Although copying books are long gone, copying pencils still find use in tattooing for marking out designs. The same dye technology was used in Banda/Ditto duplicators, and some tattoo artists used duplicator stencils for marking out. I went on a copying pencil / jelly duplicator toot a few years back and I'm still finding corners of my workbench infected with tiny copying pencil lead crumbs that bloom into huge purple stains if touched by a damp cloth.
posted by scruss at 6:47 AM on December 1, 2020 [5 favorites]
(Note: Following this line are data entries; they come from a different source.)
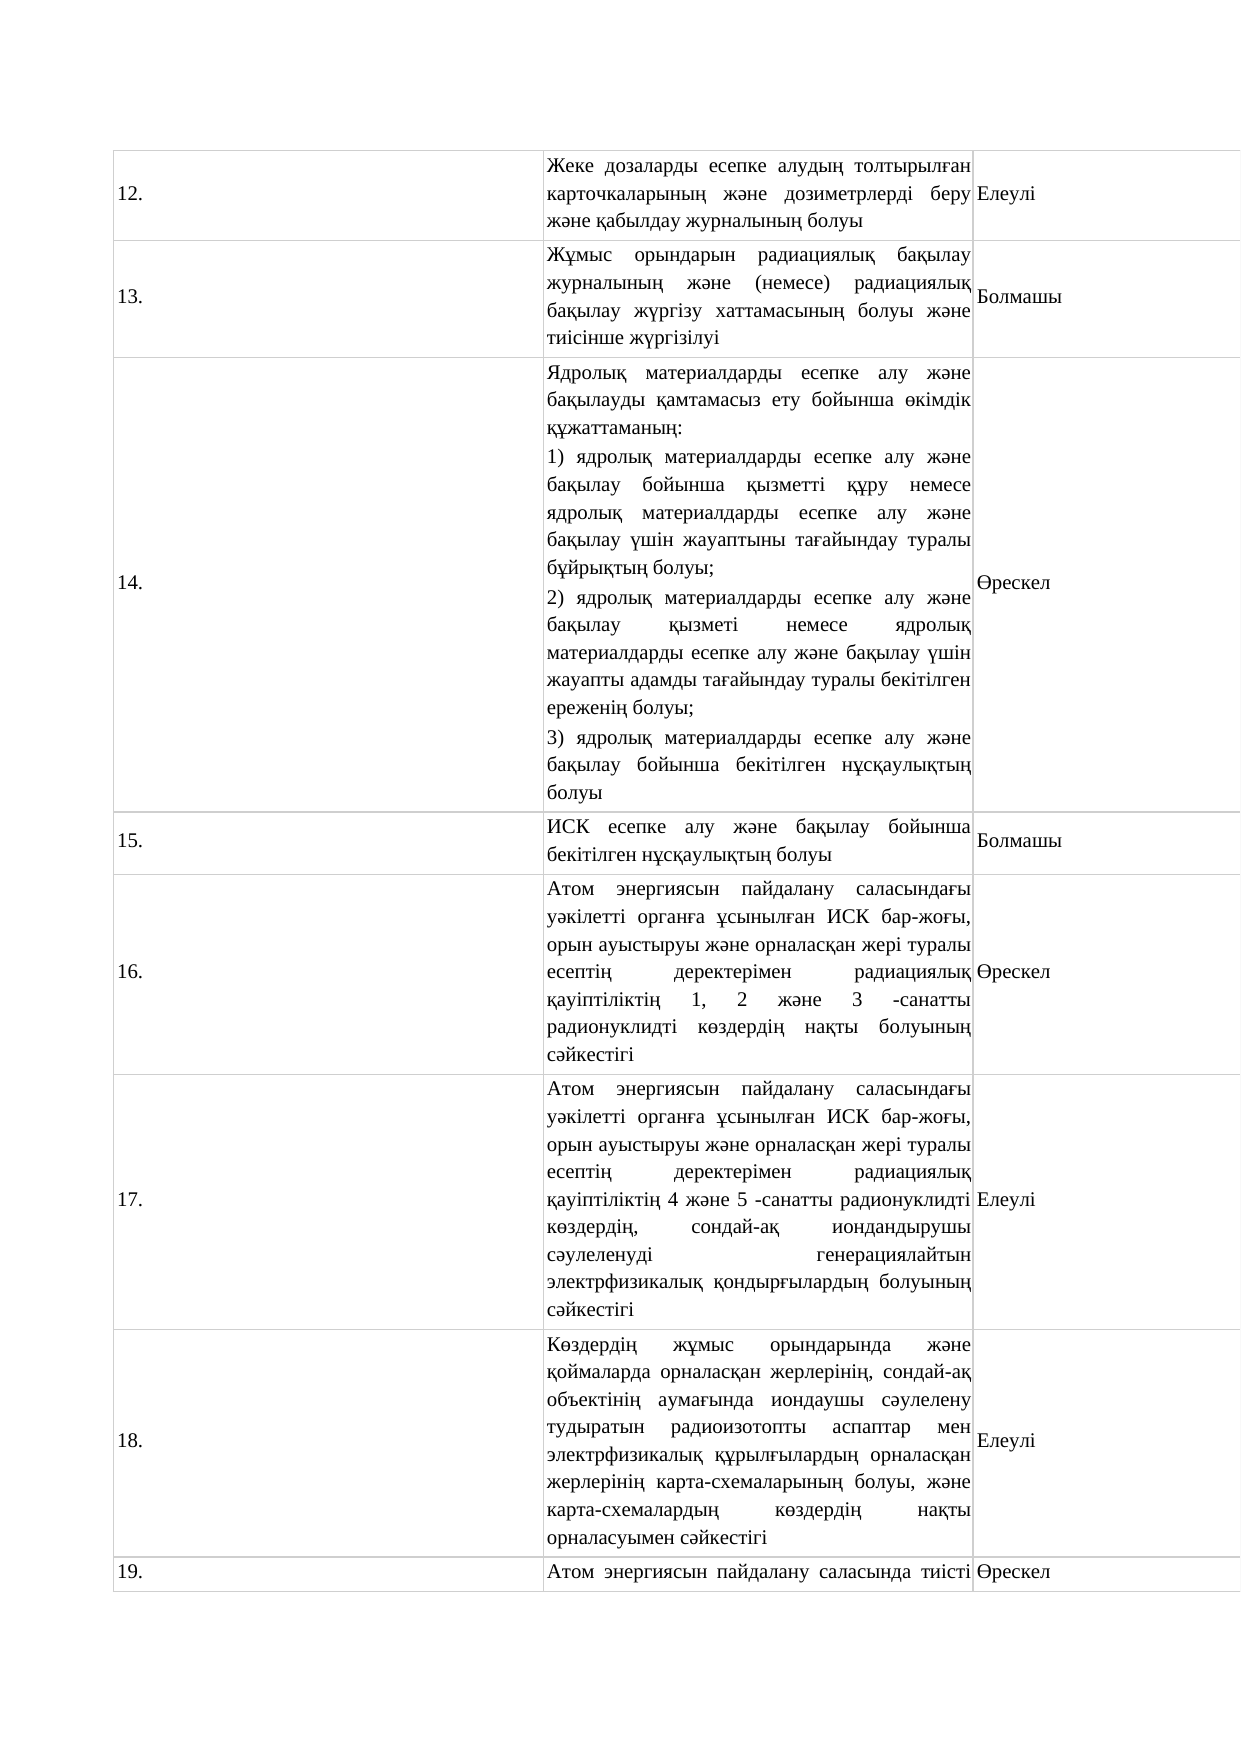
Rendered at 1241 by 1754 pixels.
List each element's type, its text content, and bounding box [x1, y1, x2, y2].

table_cell Атом энергиясын пайдалану саласындағы уәкілетті органға ұсынылған ИСК бар-жоғы, орын ауыстыруы және орналасқан жері туралы есептің деректерімен радиациялық қауіптіліктің 4 және 5 -санатты радионуклидті көздердің, сондай-ақ иондандырушы сәулеленуді генерациялайтын электрфизикалық қондырғылардың болуының сәйкестігі [544, 1075, 972, 1329]
table_cell Жұмыс орындарын радиациялық бақылау журналының және (немесе) радиациялық бақылау жүргізу хаттамасының болуы және тиісінше жүргізілуі [544, 241, 972, 357]
table_cell Өрескел [974, 875, 1240, 1073]
table_cell 12. [114, 151, 543, 239]
table_cell Болмашы [974, 813, 1240, 873]
table_cell 19. [114, 1558, 543, 1591]
table_cell Елеулі [974, 1330, 1240, 1556]
table_cell 17. [114, 1075, 543, 1329]
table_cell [544, 1558, 972, 1591]
table_cell Елеулі [974, 1075, 1240, 1329]
table_cell Елеулі [974, 151, 1240, 239]
table_cell Атом энергиясын пайдалану саласындағы уәкілетті органға ұсынылған ИСК бар-жоғы, орын ауыстыруы және орналасқан жері туралы есептің деректерімен радиациялық қауіптіліктің 1, 2 және 3 -санатты радионуклидті көздердің нақты болуының сәйкестігі [544, 875, 972, 1073]
table_cell 18. [114, 1330, 543, 1556]
table_cell 15. [114, 813, 543, 873]
table_cell Көздердің жұмыс орындарында және қоймаларда орналасқан жерлерінің, сондай-ақ объектінің аумағында иондаушы сәулелену тудыратын радиоизотопты аспаптар мен электрфизикалық құрылғылардың орналасқан жерлерінің карта-схемаларының болуы, және карта-схемалардың көздердің нақты орналасуымен сәйкестігі [544, 1330, 972, 1556]
table_cell 16. [114, 875, 543, 1073]
table_cell Болмашы [974, 241, 1240, 357]
table_cell Жеке дозаларды есепке алудың толтырылған карточкаларының және дозиметрлерді беру және қабылдау журналының болуы [544, 151, 972, 239]
table_cell Ядролық материалдарды есепке алу және бақылауды қамтамасыз ету бойынша өкімдік құжаттаманың: 1) ядролық материалдарды есепке алу және бақылау бойынша қызметті құру немесе ядролық материалдарды есепке алу және бақылау үшін жауаптыны тағайындау туралы бұйрықтың болуы; 2) ядролық материалдарды есепке алу және бақылау қызметі немесе ядролық материалдарды есепке алу және бақылау үшін жауапты адамды тағайындау туралы бекітілген ереженің болуы; 3) ядролық материалдарды есепке алу және бақылау бойынша бекітілген нұсқаулықтың болуы [544, 358, 972, 811]
table_cell 13. [114, 241, 543, 357]
table_cell Өрескел [974, 1558, 1240, 1591]
table_cell Өрескел [974, 358, 1240, 811]
table_cell 14. [114, 358, 543, 811]
table_cell ИСК есепке алу және бақылау бойынша бекітілген нұсқаулықтың болуы [544, 813, 972, 873]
Not exactly what you are asking about, but my family is in the process of transcribing a set of letters between my grandmother and my grandfather while he was deployed in wwii and in the fifties. She wrote to him, he saved the letters, she saved his, and when they were reunited all of them went into one big shoebox together.
posted by bq at 8:46 AM on December 1, 2020


I'm going to recommend Galileo's Daughter, an unfortunately one-sided account of the correspondence between Galileo and his daughter, a nun. The correspondence is one-sided because, upon Maria Celeste's death, her collection of letters from her father was burned by the abbess of her convent. Maria Celeste's letters to her father, however, survived and paint a vivid portrait of life in a convent of that era.
posted by SPrintF at 8:59 AM on December 1, 2020 [1 favorite]
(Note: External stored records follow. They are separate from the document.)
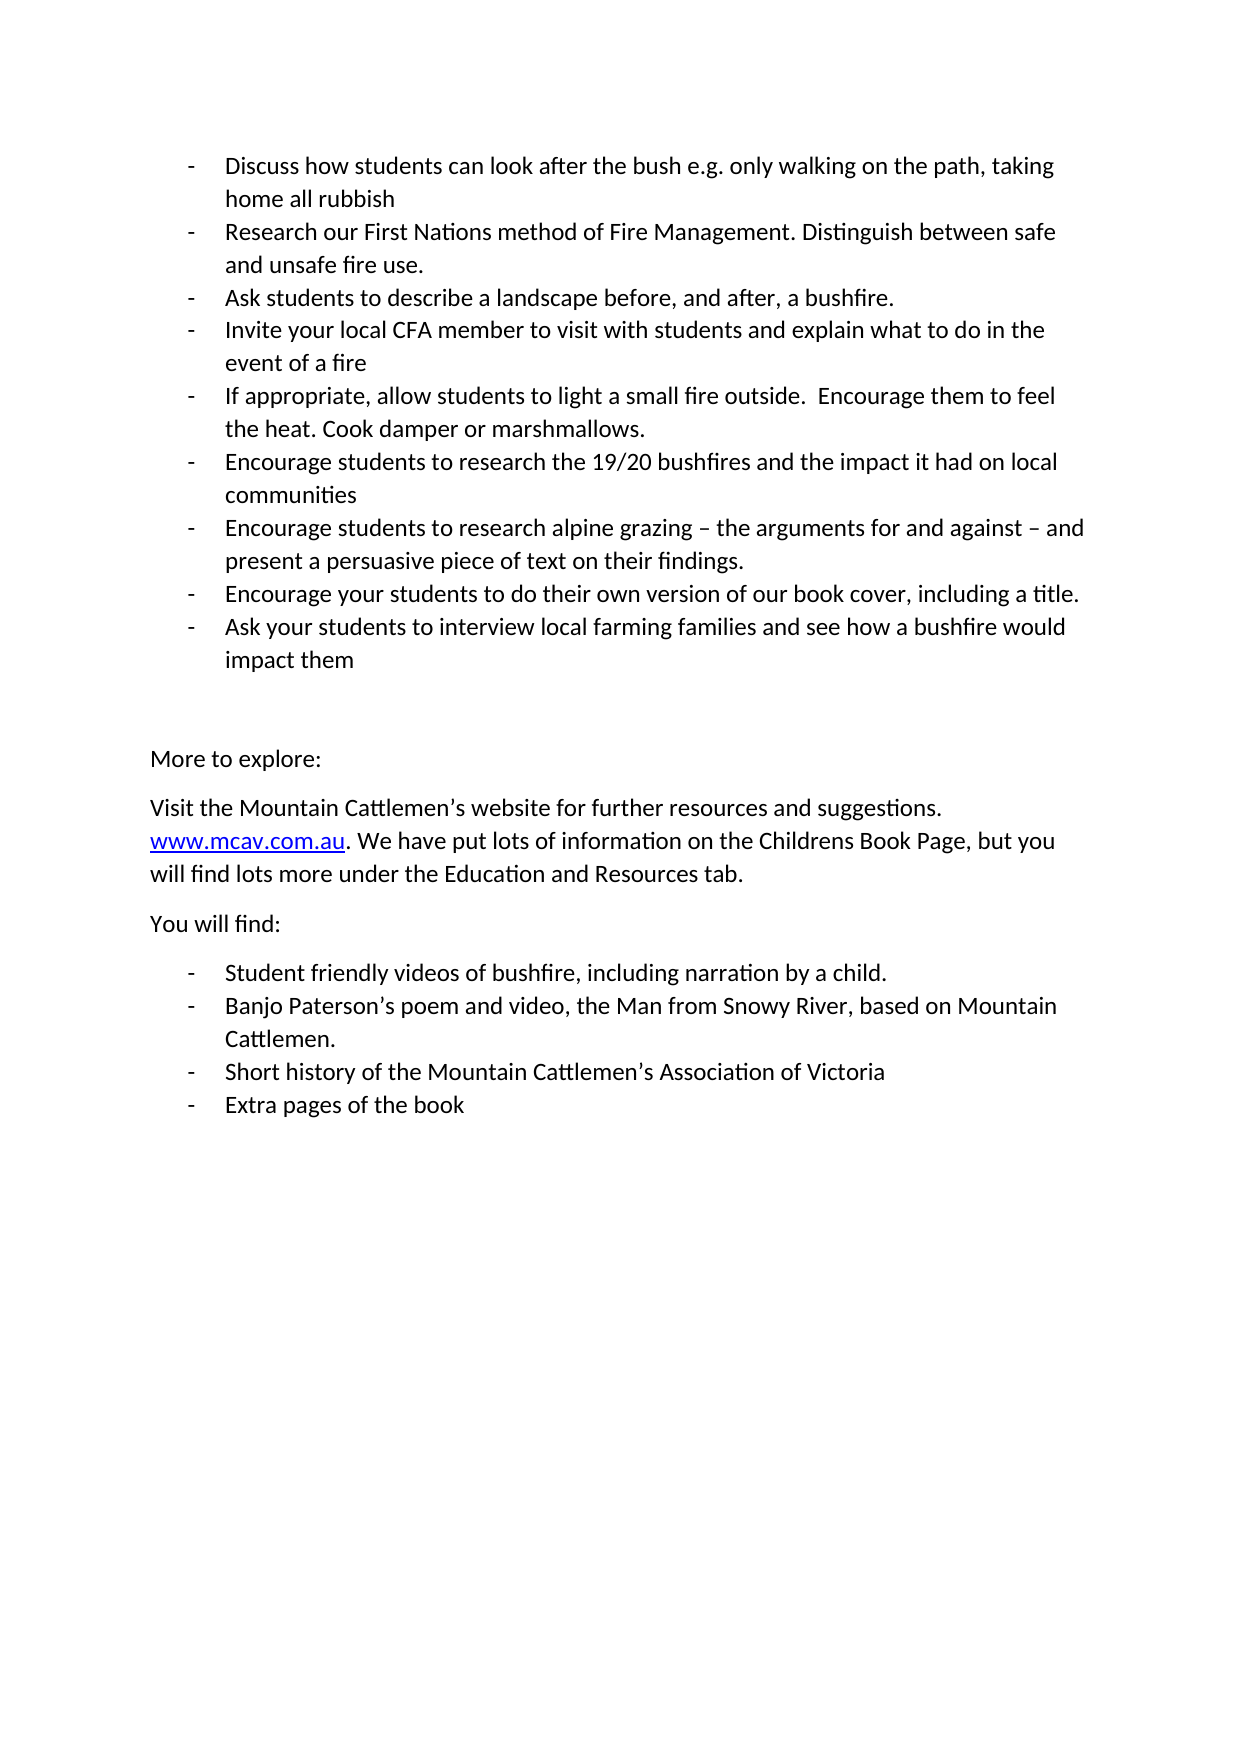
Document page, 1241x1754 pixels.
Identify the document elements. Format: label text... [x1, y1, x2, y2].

list Ask students to describe a landscape before, and after, a bushfire. [187, 282, 1090, 312]
list Encourage your students to do their own version of our book cover, including a title. [187, 578, 1090, 608]
list Ask your students to interview local farming families and see how a bushfire would impact them [187, 611, 1090, 674]
text You will find: [150, 908, 1090, 938]
list Encourage students to research the 19/20 bushfires and the impact it had on local communities [187, 446, 1090, 510]
list Student friendly videos of bushfire, including narration by a child. [187, 957, 1090, 988]
list Short history of the Mountain Cattlemen’s Association of Victoria [187, 1056, 1090, 1087]
list If appropriate, allow students to light a small fire outside. Encourage them to feel the heat. Cook damper or marshmallows. [187, 380, 1090, 444]
list Banjo Paterson’s poem and video, the Man from Snowy River, based on Mountain Cattlemen. [187, 990, 1090, 1054]
text Visit the Mountain Cattlemen’s website for further resources and suggestions. www.mcav.com.au. We have put lots of information on the Childrens Book Page, but you will find lots more under the Education and Resources tab. [150, 792, 1090, 889]
list Research our First Nations method of Fire Management. Distinguish between safe and unsafe fire use. [187, 216, 1090, 279]
list Extra pages of the book [187, 1089, 1090, 1120]
list Invite your local CFA member to visit with students and explain what to do in the event of a fire [187, 314, 1090, 378]
text More to explore: [150, 743, 1090, 773]
list Encourage students to research alpine grazing – the arguments for and against – and present a persuasive piece of text on their findings. [187, 512, 1090, 576]
list Discuss how students can look after the bush e.g. only walking on the path, taking home all rubbish [187, 150, 1090, 213]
Back before email I used to send very elaborate, illustrated letters to a small group of friends. Several of them have told me that they still have all of them. I did not keep copies, and I have never heard of anyone doing this. (It would be a rare thing, because it would make writing more laborious and would involve a lot more time and expense.) In the unlikely event that I become famous and someone wants to collect my work in a museum, it would only be necessary to ask my friends for them.
It was not unusual when letters were written on paper and phone calls were unavailable or ran to several dollars a minute - and when I was a child the cost of a minute talking to a relative in England was what one would make in several hours at minimum wage - people usually kept them to read again, or just because they had an emotional connection to a friend and couldn't be thrown out.
posted by AugustusCrunch at 10:43 AM on December 1, 2020


lionindex, I remember seeing both what you describe and another thing that pressed a letter with writing to a blank sheet of paper.
posted by brujita at 11:15 AM on December 1, 2020


... Do you keep your own outgoing mail somehow?...

I've been handwriting and typewriting letters to friends, family and pen-pals regularly for the last seven years. I keep notebooks (I'm currently on my third ) in which I write summaries of my outgoing letters, not out of self-regard but as an aide-mémoire in the hope I might thereby repeat myself a little less often than I would otherwise.

*

In many cases people can't have done any such thing - in literary papers like the TLS, LRB, etc., one would sometimes see small ads placed by scholars and biographers with requests for correspondence from whomever they were studying, in an effort to reunite both halves of their correspondences.